Extracted data Block Start

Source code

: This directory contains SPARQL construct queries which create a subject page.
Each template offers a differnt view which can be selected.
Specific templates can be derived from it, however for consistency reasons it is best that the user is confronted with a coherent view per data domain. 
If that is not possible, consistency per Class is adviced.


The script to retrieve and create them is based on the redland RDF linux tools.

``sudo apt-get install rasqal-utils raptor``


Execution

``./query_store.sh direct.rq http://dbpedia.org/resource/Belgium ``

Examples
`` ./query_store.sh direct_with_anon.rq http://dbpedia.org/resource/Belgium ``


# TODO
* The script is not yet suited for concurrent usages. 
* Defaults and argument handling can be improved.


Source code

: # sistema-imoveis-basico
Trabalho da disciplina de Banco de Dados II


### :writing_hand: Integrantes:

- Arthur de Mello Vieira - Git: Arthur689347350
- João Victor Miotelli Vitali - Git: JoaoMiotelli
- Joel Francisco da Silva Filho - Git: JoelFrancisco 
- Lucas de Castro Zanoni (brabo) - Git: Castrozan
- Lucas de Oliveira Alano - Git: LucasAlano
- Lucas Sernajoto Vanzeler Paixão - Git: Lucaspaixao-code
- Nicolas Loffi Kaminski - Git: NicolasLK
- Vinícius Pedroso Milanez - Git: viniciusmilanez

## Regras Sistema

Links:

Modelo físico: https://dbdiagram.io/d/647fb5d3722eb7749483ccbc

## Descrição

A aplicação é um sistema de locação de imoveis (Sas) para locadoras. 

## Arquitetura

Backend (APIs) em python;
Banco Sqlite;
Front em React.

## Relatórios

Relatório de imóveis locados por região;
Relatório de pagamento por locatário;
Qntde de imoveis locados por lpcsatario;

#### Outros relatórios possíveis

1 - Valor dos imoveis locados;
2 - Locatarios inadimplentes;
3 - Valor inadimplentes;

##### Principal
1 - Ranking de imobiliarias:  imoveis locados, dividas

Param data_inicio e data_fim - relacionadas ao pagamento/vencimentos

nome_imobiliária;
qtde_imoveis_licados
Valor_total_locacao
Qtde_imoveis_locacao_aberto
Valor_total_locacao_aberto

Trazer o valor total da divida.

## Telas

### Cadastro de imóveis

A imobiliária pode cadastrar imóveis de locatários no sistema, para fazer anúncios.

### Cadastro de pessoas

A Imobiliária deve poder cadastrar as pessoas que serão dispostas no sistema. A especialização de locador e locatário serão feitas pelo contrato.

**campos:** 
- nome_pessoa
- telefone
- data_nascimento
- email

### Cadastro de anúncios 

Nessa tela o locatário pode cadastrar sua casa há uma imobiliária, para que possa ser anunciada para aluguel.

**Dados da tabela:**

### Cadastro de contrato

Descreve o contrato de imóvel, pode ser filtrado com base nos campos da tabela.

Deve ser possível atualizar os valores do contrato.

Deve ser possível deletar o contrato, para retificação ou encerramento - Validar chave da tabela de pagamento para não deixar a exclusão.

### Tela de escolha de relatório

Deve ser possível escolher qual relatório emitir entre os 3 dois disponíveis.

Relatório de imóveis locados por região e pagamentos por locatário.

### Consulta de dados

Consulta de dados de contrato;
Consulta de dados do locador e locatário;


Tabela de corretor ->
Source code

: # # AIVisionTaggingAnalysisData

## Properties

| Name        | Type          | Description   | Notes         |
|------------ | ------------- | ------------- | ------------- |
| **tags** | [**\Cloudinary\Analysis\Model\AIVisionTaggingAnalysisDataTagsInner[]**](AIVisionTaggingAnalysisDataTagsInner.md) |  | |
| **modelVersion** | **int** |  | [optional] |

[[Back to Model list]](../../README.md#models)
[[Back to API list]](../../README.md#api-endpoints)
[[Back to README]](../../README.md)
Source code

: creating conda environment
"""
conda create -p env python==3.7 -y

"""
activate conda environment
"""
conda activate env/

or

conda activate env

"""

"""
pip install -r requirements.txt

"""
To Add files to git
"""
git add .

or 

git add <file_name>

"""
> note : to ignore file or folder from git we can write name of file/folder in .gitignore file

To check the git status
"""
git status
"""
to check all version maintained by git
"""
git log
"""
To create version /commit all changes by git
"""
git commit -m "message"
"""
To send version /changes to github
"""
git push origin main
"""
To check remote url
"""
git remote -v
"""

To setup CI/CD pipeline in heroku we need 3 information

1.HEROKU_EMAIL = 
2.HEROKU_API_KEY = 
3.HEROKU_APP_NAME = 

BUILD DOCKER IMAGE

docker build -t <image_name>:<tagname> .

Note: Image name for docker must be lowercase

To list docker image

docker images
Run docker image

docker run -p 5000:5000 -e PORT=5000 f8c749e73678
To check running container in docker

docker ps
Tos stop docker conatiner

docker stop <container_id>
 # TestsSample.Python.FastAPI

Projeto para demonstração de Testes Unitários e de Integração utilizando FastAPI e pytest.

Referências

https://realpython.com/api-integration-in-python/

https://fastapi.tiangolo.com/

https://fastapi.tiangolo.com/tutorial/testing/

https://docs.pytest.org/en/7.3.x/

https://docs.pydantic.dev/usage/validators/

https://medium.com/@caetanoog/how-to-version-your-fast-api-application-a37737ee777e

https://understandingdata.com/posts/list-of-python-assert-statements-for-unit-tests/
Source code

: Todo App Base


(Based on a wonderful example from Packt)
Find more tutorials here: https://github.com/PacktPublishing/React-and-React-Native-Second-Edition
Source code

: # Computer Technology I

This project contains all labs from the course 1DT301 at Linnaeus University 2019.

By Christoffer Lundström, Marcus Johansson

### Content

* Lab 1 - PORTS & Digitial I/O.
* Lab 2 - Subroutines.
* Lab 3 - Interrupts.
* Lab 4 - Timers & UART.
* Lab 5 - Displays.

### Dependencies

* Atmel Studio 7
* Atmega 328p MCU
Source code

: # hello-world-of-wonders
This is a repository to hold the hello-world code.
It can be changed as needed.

Extracted data Block End

## Work request
Transcribe all of the material exactly as it appears.

## Answer to this task
Source code

: This directory contains SPARQL construct queries which create a subject page.
Each template offers a differnt view which can be selected.
Specific templates can be derived from it, however for consistency reasons it is best that the user is confronted with a coherent view per data domain. 
If that is not possible, consistency per Class is adviced.


The script to retrieve and create them is based on the redland RDF linux tools.

``sudo apt-get install rasqal-utils raptor``


Execution

``./query_store.sh direct.rq http://dbpedia.org/resource/Belgium ``

Examples
`` ./query_store.sh direct_with_anon.rq http://dbpedia.org/resource/Belgium ``


# TODO
* The script is not yet suited for concurrent usages. 
* Defaults and argument handling can be improved.


Source code

: # sistema-imoveis-basico
Trabalho da disciplina de Banco de Dados II


### :writing_hand: Integrantes:

- Arthur de Mello Vieira - Git: Arthur689347350
- João Victor Miotelli Vitali - Git: JoaoMiotelli
- Joel Francisco da Silva Filho - Git: JoelFrancisco 
- Lucas de Castro Zanoni (brabo) - Git: Castrozan
- Lucas de Oliveira Alano - Git: LucasAlano
- Lucas Sernajoto Vanzeler Paixão - Git: Lucaspaixao-code
- Nicolas Loffi Kaminski - Git: NicolasLK
- Vinícius Pedroso Milanez - Git: viniciusmilanez

## Regras Sistema

Links:

Modelo físico: https://dbdiagram.io/d/647fb5d3722eb7749483ccbc

## Descrição

A aplicação é um sistema de locação de imoveis (Sas) para locadoras. 

## Arquitetura

Backend (APIs) em python;
Banco Sqlite;
Front em React.

## Relatórios

Relatório de imóveis locados por região;
Relatório de pagamento por locatário;
Qntde de imoveis locados por lpcsatario;

#### Outros relatórios possíveis

1 - Valor dos imoveis locados;
2 - Locatarios inadimplentes;
3 - Valor inadimplentes;

##### Principal
1 - Ranking de imobiliarias:  imoveis locados, dividas

Param data_inicio e data_fim - relacionadas ao pagamento/vencimentos

nome_imobiliária;
qtde_imoveis_licados
Valor_total_locacao
Qtde_imoveis_locacao_aberto
Valor_total_locacao_aberto

Trazer o valor total da divida.

## Telas

### Cadastro de imóveis

A imobiliária pode cadastrar imóveis de locatários no sistema, para fazer anúncios.

### Cadastro de pessoas

A Imobiliária deve poder cadastrar as pessoas que serão dispostas no sistema. A especialização de locador e locatário serão feitas pelo contrato.

**campos:** 
- nome_pessoa
- telefone
- data_nascimento
- email

### Cadastro de anúncios 

Nessa tela o locatário pode cadastrar sua casa há uma imobiliária, para que possa ser anunciada para aluguel.

**Dados da tabela:**

### Cadastro de contrato

Descreve o contrato de imóvel, pode ser filtrado com base nos campos da tabela.

Deve ser possível atualizar os valores do contrato.

Deve ser possível deletar o contrato, para retificação ou encerramento - Validar chave da tabela de pagamento para não deixar a exclusão.

### Tela de escolha de relatório

Deve ser possível escolher qual relatório emitir entre os 3 dois disponíveis.

Relatório de imóveis locados por região e pagamentos por locatário.

### Consulta de dados

Consulta de dados de contrato;
Consulta de dados do locador e locatário;


Tabela de corretor ->
Source code

: # # AIVisionTaggingAnalysisData

## Properties

| Name        | Type          | Description   | Notes         |
|------------ | ------------- | ------------- | ------------- |
| **tags** | [**\Cloudinary\Analysis\Model\AIVisionTaggingAnalysisDataTagsInner[]**](AIVisionTaggingAnalysisDataTagsInner.md) |  | |
| **modelVersion** | **int** |  | [optional] |

[[Back to Model list]](../../README.md#models)
[[Back to API list]](../../README.md#api-endpoints)
[[Back to README]](../../README.md)
Source code

: creating conda environment
"""
conda create -p env python==3.7 -y

"""
activate conda environment
"""
conda activate env/

or

conda activate env

"""

"""
pip install -r requirements.txt

"""
To Add files to git
"""
git add .

or 

git add <file_name>

"""
> note : to ignore file or folder from git we can write name of file/folder in .gitignore file

To check the git status
"""
git status
"""
to check all version maintained by git
"""
git log
"""
To create version /commit all changes by git
"""
git commit -m "message"
"""
To send version /changes to github
"""
git push origin main
"""
To check remote url
"""
git remote -v
"""

To setup CI/CD pipeline in heroku we need 3 information

1.HEROKU_EMAIL = 
2.HEROKU_API_KEY = 
3.HEROKU_APP_NAME = 

BUILD DOCKER IMAGE

docker build -t <image_name>:<tagname> .

Note: Image name for docker must be lowercase

To list docker image

docker images
Run docker image

docker run -p 5000:5000 -e PORT=5000 f8c749e73678
To check running container in docker

docker ps
Tos stop docker conatiner

docker stop <container_id>
 # TestsSample.Python.FastAPI

Projeto para demonstração de Testes Unitários e de Integração utilizando FastAPI e pytest.

Referências

https://realpython.com/api-integration-in-python/

https://fastapi.tiangolo.com/

https://fastapi.tiangolo.com/tutorial/testing/

https://docs.pytest.org/en/7.3.x/

https://docs.pydantic.dev/usage/validators/

https://medium.com/@caetanoog/how-to-version-your-fast-api-application-a37737ee777e

https://understandingdata.com/posts/list-of-python-assert-statements-for-unit-tests/
Source code

: Todo App Base


(Based on a wonderful example from Packt)
Find more tutorials here: https://github.com/PacktPublishing/React-and-React-Native-Second-Edition
Source code

: # Computer Technology I

This project contains all labs from the course 1DT301 at Linnaeus University 2019.

By Christoffer Lundström, Marcus Johansson

### Content

* Lab 1 - PORTS & Digitial I/O.
* Lab 2 - Subroutines.
* Lab 3 - Interrupts.
* Lab 4 - Timers & UART.
* Lab 5 - Displays.

### Dependencies

* Atmel Studio 7
* Atmega 328p MCU
Source code

: # hello-world-of-wonders
This is a repository to hold the hello-world code.
It can be changed as needed.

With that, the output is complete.